Third-quarter revenue will be $3.35 billion to $3.5 billion, NXP said Monday in a statement. That compares with an average analyst estimate of $3.32 billion. Gross margin, or the percentage of sales remaining after deducting the cost of production, will be as high as 58.3 percent. Analysts has projected a margin of 57.6 percent.
NXP is completely sold out through the end of 2022, CEO Kurt Sievers told Bloomberg on Tuesday. The company is “very cautious” with regards to high inflation, COVID-19 lockdowns in China, the war in Ukraine and a possible energy crisis, he said.
“It’s a bit of a schizophrenic situation,” Sievers said. “I am still in my seat, fighting customer shortages; while, of course from a macro perspective, you would assume the world is going under.”
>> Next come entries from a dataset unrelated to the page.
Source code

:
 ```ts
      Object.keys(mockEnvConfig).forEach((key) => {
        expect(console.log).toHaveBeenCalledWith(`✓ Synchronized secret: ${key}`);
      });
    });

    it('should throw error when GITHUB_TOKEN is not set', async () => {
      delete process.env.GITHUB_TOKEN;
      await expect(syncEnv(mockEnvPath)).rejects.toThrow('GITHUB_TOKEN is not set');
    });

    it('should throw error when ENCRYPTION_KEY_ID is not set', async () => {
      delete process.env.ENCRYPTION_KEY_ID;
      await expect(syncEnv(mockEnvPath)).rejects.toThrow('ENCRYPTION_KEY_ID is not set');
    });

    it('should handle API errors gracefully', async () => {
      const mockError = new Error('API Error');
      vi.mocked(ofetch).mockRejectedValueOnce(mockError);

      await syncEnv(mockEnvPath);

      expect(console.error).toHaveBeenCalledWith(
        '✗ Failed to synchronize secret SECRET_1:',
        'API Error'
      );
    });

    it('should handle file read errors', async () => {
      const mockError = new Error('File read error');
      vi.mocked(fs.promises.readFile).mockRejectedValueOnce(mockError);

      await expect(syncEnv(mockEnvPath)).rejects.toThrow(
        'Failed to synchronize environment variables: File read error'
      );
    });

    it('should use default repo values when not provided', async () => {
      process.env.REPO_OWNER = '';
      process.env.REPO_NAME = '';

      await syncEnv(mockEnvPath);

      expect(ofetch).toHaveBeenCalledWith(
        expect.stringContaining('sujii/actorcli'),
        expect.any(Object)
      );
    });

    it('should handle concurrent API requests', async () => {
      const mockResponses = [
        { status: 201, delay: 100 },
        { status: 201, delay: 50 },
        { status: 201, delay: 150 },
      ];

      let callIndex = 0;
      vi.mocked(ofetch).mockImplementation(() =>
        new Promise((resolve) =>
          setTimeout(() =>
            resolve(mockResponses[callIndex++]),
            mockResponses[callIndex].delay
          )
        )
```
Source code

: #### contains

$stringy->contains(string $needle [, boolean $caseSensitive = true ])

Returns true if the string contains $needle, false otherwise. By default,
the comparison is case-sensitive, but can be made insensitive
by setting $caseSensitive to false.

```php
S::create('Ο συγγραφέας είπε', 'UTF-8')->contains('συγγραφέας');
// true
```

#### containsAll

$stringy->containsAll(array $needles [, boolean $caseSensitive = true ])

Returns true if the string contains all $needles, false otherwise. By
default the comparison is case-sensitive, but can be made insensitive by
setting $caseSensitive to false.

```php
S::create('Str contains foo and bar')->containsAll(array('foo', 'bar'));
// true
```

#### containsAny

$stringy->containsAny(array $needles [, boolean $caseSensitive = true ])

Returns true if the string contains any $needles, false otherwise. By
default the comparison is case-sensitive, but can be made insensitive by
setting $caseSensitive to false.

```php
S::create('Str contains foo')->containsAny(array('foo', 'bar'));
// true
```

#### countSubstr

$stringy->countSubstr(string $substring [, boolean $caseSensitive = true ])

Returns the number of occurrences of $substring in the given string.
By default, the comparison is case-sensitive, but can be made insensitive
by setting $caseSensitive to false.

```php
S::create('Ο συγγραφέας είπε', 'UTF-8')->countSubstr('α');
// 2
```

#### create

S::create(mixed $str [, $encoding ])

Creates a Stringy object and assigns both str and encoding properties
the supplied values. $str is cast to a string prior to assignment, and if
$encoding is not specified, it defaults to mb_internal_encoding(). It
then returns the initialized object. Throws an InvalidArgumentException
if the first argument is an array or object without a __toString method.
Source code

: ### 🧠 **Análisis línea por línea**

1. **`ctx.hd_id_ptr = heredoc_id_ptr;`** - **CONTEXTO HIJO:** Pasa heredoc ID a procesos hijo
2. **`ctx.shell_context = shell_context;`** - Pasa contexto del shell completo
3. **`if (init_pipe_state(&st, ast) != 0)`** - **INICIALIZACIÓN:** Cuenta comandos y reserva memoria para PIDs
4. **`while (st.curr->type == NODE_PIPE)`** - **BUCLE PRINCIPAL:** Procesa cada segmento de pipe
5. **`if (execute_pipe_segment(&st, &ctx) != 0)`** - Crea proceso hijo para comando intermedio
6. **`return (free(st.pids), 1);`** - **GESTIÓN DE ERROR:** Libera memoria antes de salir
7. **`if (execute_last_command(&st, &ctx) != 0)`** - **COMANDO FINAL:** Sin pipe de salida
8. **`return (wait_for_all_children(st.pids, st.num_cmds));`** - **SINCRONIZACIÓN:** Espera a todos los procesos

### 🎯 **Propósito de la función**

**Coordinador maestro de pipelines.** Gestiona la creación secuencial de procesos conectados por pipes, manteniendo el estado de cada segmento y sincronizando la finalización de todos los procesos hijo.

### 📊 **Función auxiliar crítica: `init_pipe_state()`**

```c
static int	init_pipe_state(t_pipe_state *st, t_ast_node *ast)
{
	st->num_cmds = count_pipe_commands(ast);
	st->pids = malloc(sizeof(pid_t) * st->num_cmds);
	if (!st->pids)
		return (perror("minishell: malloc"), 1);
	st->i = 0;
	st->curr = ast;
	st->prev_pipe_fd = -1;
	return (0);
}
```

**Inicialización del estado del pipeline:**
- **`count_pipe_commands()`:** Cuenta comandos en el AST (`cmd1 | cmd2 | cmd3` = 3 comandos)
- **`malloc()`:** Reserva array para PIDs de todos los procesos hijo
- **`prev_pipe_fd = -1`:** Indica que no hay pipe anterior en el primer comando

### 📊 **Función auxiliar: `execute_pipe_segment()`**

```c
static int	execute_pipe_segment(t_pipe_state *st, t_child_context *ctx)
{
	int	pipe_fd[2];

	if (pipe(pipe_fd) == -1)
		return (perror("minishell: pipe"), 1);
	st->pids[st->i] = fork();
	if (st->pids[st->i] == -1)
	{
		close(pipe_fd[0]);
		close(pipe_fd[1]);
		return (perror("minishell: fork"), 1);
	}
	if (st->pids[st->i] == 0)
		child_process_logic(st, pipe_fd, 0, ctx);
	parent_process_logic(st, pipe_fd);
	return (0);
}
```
NXP generates about half its revenue from the sales of chips used in autos. The Eindhoven, Netherlands, company has posted rapid growth fueled by the increasing use of semiconductors in vehicles. That’s continuing as the supply of the electronic components still can’t meet all of the industry’s orders.
Like many other chipmakers, NXP doesn’t manufacture all of its semiconductors in-house, instead outsourcing production to suppliers such as Taiwan Semiconductor Manufacturing Co. Those foundries are swamped with orders they’re struggling to fill.
NXP, in its statement, cited continued strong demand in the markets for auto, industrial and connected devices.
In the period ended July 3, NXP reported sales increased 28 percent to $3.31 billion. Gross margin was 57.8 percent, minus certain items. The figures beat analysts’ estimates.